(Task directions) Please identify every line in the listing below that contains the string "tagged", and copy each of those lines. Matching is case-sensitive.

##### Records for the exercise

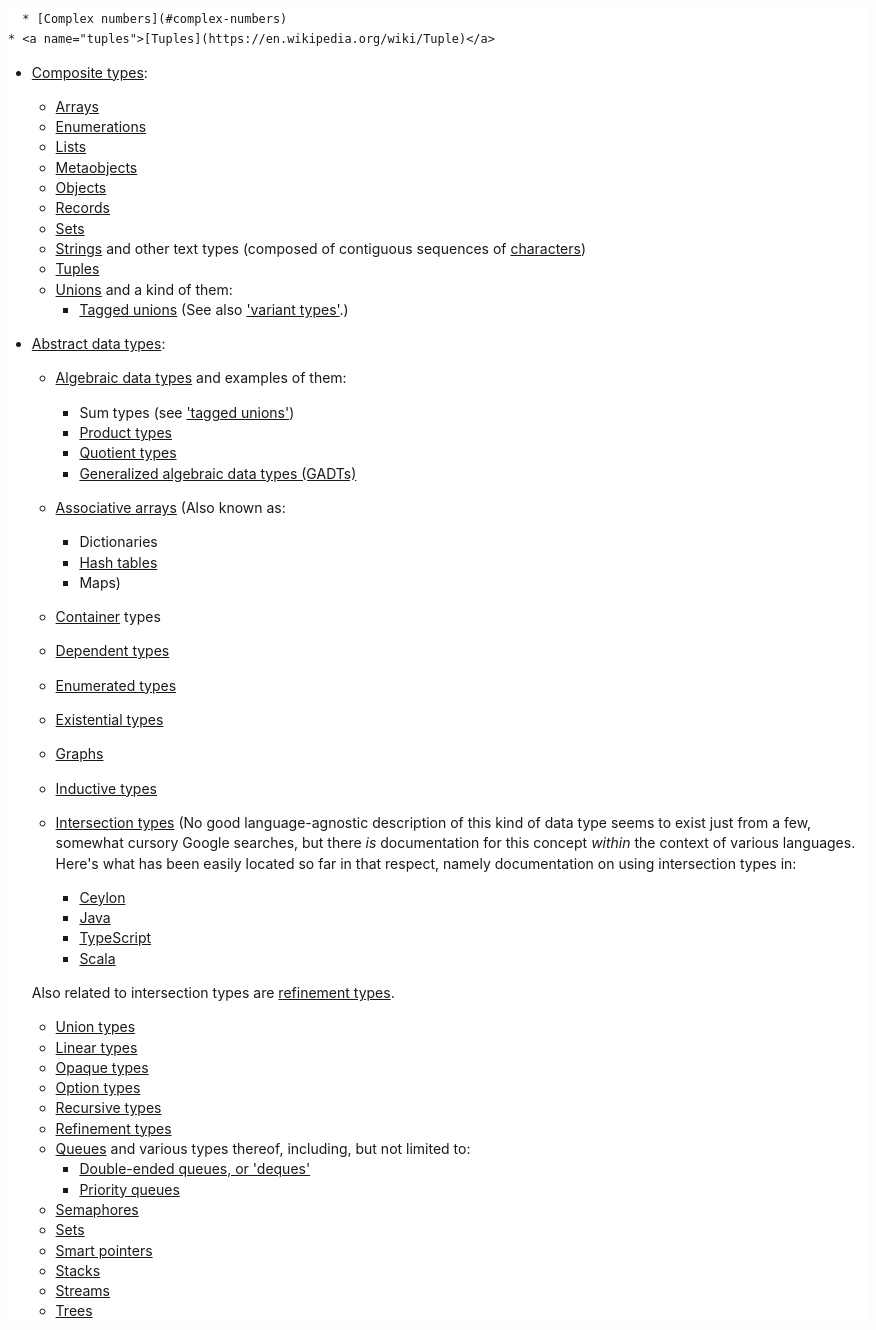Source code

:       * [Complex numbers](#complex-numbers)
    * <a name="tuples">[Tuples](https://en.wikipedia.org/wiki/Tuple)</a>
  * <a name="composite-types">[Composite types](https://en.wikipedia.org/wiki/Data_type#Composite_types)</a>:  
    * [Arrays](https://en.wikipedia.org/wiki/Array_data_type)
    * [Enumerations](#enumerated-types)
    * [Lists](#lists)
    * [Metaobjects](https://en.wikipedia.org/wiki/Metaobject)
    * [Objects](https://en.wikipedia.org/wiki/Object_(computer_science))
    * [Records](https://en.wikipedia.org/wiki/Record_(computer_science))
    * [Sets](#sets)
    * [Strings](https://en.wikipedia.org/wiki/String_(computer_science)) and other text types (composed of contiguous sequences of [characters](#characters))
    * [Tuples](#tuples)
    * <a name="union-types">[Unions](https://en.wikipedia.org/wiki/Union_type)</a> and a kind of them:  
      * <a name="tagged-unions">[Tagged unions](https://en.wikipedia.org/wiki/Tagged_union)</a> (See also ['variant types'](#variant-types).)  
  * [Abstract data types](https://en.wikipedia.org/wiki/Abstract_data_type):  
    * [Algebraic data types](https://en.wikipedia.org/wiki/Algebraic_data_type) and examples of them:  
      * Sum types (see ['tagged unions'](#tagged-unions))
      * [Product types](https://en.wikipedia.org/wiki/Product_type)
      * [Quotient types](https://en.wikipedia.org/wiki/Quotient_type)
      * [Generalized algebraic data types (GADTs)](https://en.wikipedia.org/wiki/Generalized_algebraic_data_type)
    * <a name="associative-arrays">[Associative arrays](https://en.wikipedia.org/wiki/Associative_array)</a> (Also known as:  
      * Dictionaries
      * [Hash tables](https://en.wikipedia.org/wiki/Hash_table)
      * Maps)
    * [Container](https://en.wikipedia.org/wiki/Container_(abstract_data_type)) types
    * [Dependent types](https://en.wikipedia.org/wiki/Dependent_type)
    * <a name="enumerated-types">[Enumerated types](https://en.wikipedia.org/wiki/Enumerated_type)</a>
    * [Existential types](https://en.wikipedia.org/wiki/Type_system#Existential_types)
    * [Graphs](https://en.wikipedia.org/wiki/Graph_(data_structure))
    * [Inductive types](https://en.wikipedia.org/wiki/Inductive_type)
    * <a name="intersection-types">[Intersection types](https://en.wikipedia.org/wiki/Type_system#Intersection_types)</a> (No good language-agnostic description of this kind of data type seems to exist just from a few, somewhat cursory Google searches, but there _is_ documentation for this concept _within_ the context of various languages.  Here's what has been easily located so far in that respect, namely documentation on using intersection types in:  

      * [Ceylon](https://ceylon-lang.org/documentation/1.3/reference/structure/type/#union_and_intersection)
      * [Java](https://docs.oracle.com/javase/8/docs/api/javax/lang/model/type/IntersectionType.html)
      * [TypeScript](https://www.typescriptlang.org/docs/handbook/advanced-types.html)
      * [Scala](http://docs.scala-lang.org/tutorials/tour/compound-types.html)

    Also related to intersection types are [refinement types](#refinement-types).  

    * [Union types](#union-types)
    * [Linear types](https://en.wikipedia.org/wiki/Linear_type)
    * [Opaque types](https://en.wikipedia.org/wiki/Opaque_data_type)
    * [Option types](https://en.wikipedia.org/wiki/Option_type)
    * [Recursive types](https://en.wikipedia.org/wiki/Recursive_data_type)
    * <a name="refinement-types">[Refinement types](https://en.wikipedia.org/wiki/Type_constructor)</a>
    * [Queues](https://en.wikipedia.org/wiki/Stack_(data_structure)) and various types thereof, including, but not limited to:  
      * [Double-ended queues, or 'deques'](https://en.wikipedia.org/wiki/Double-ended_queue)
      * [Priority queues](https://en.wikipedia.org/wiki/Priority_queue)
    * [Semaphores](https://en.wikipedia.org/wiki/Semaphore_(programming))
    * [Sets](https://en.wikipedia.org/wiki/Set_(abstract_data_type))
    * [Smart pointers](https://en.wikipedia.org/wiki/Smart_pointer)
    * [Stacks](https://en.wikipedia.org/wiki/Stack_(data_structure))
    * [Streams](https://en.wikipedia.org/wiki/Stream_(computing))
    * [Trees](https://en.wikipedia.org/wiki/Tree_(data_structure))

##########

(Exercise response)
      * <a name="tagged-unions">[Tagged unions](https://en.wikipedia.org/wiki/Tagged_union)</a> (See also ['variant types'](#variant-types).)  
      * Sum types (see ['tagged unions'](#tagged-unions))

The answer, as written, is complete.